> YOUR TASK: Could you please count how many lines in the data below hold the string "Table"? Reply with only the number.

Stored data entries
------------------------------------------------
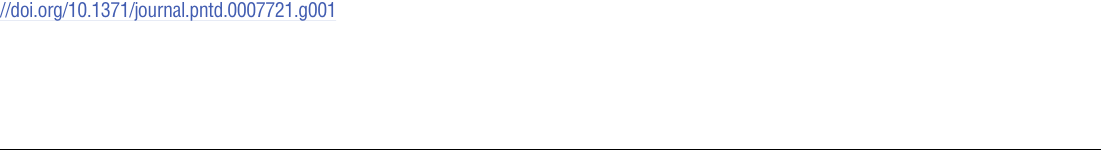
PLOS NeglectedTropical Diseases | https://doi.org/10.1371/journal.pntd.0007721 September 23,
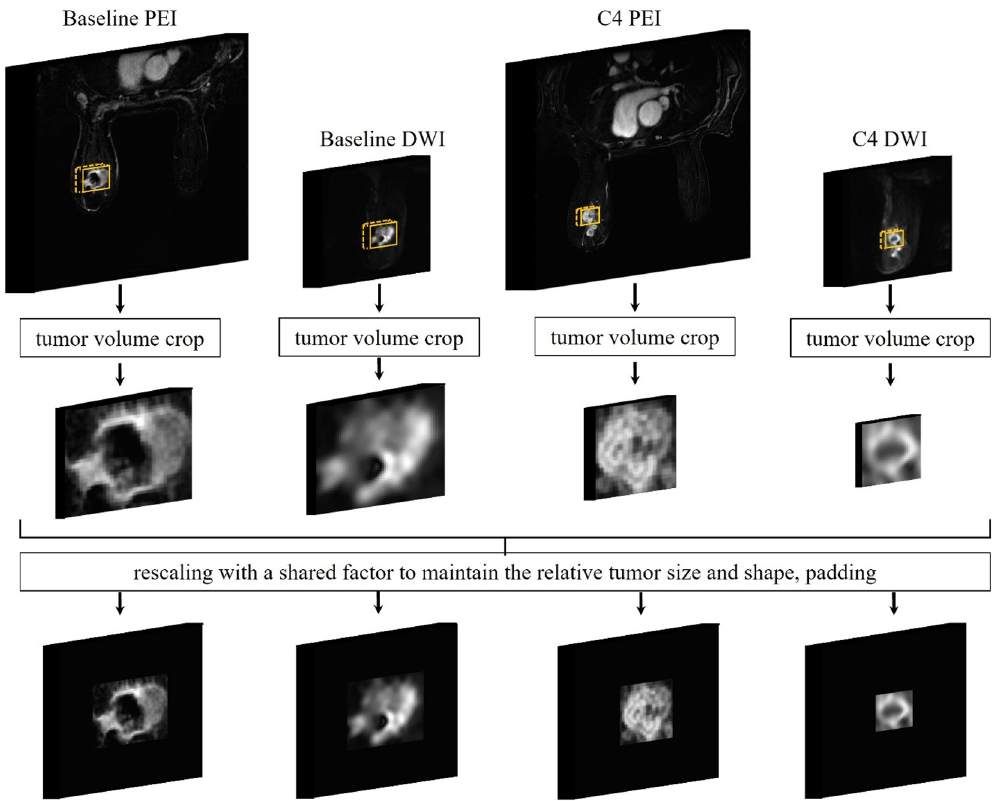
Figure 3. The image curation process. The tumors were cropped by placing tight bounding boxes based on the segmentations. The baseline tumor crops were first rescaled to the median size, then we used the same rescaling factor to resize the C4 tumor crops. Finally, all rescaled crops were zero-padded to the same sizes of 80 × 80 × 24 for the PEI, and 80 × 80 × 12 for the DWI. Such preprocessing approach permits maintaining the relative tumor shape across the patients, maintaining the relative tumor size across two scans, and avoiding large amounts of zero-padding, which can be more efficient for model training. The signal intensities were then normalized between 0 and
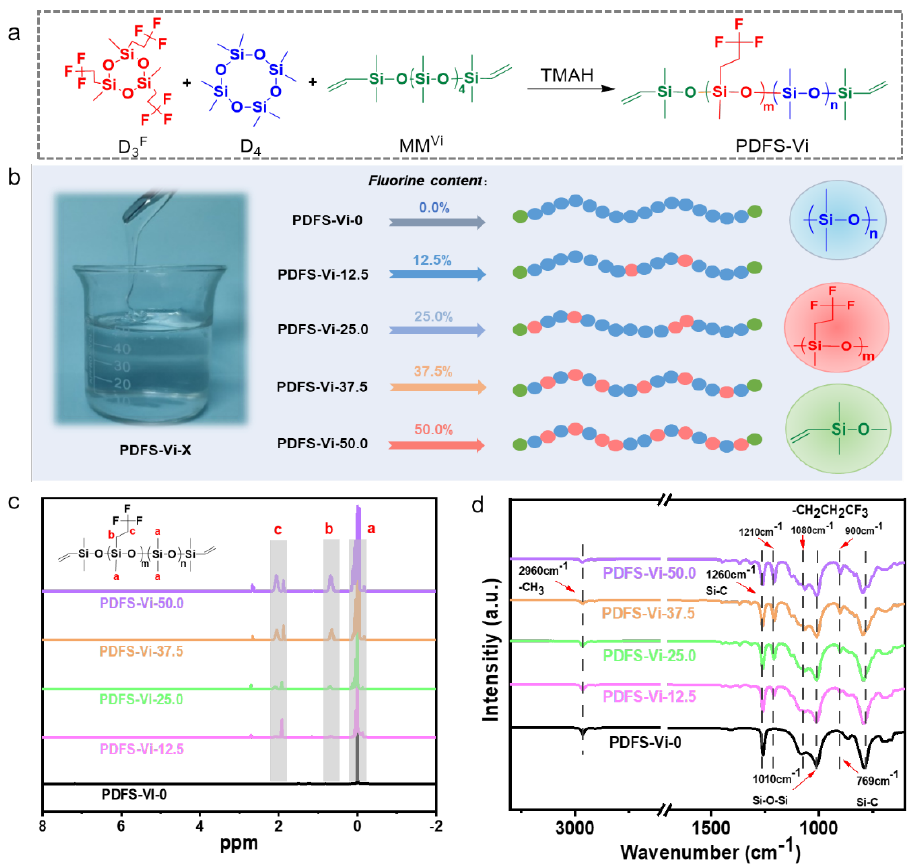
Figure 2. ( a ) Chemical synthesis of PDFS-Vi synthesis process. ( b ) Schematic illustration of the fabrication process of PDFS-Vi-X with different fluorine contents. ( c ) 1 H NMR spectra and ( d ) FTIR spectra of PDFS-Vi-X.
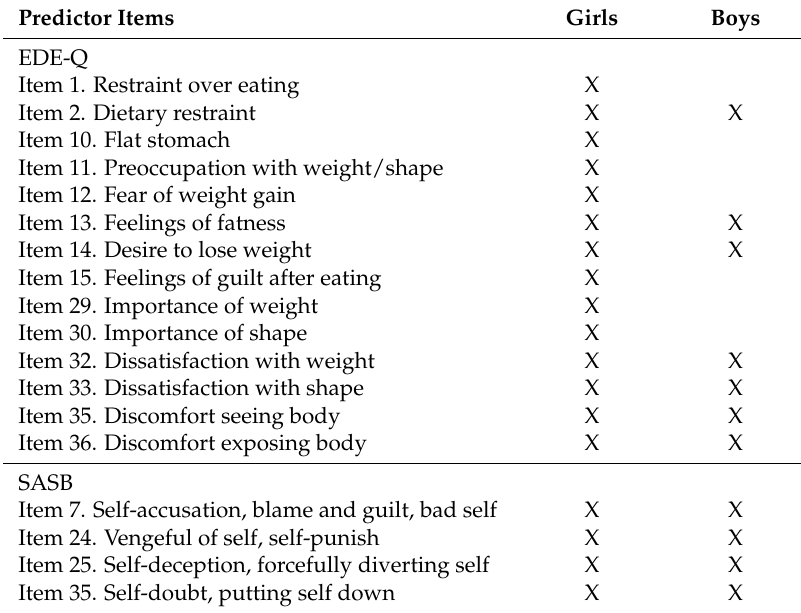
Table 1. Overview of items tested for associations with CE in girls and boys. Predictor Items Girls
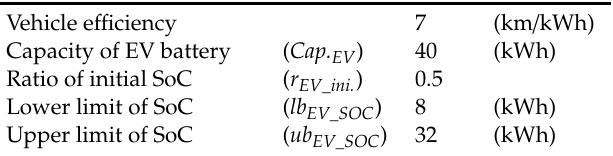
Table 2. Characteristics of EV.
------------------------------------------------
> WRITTEN ANSWER: 2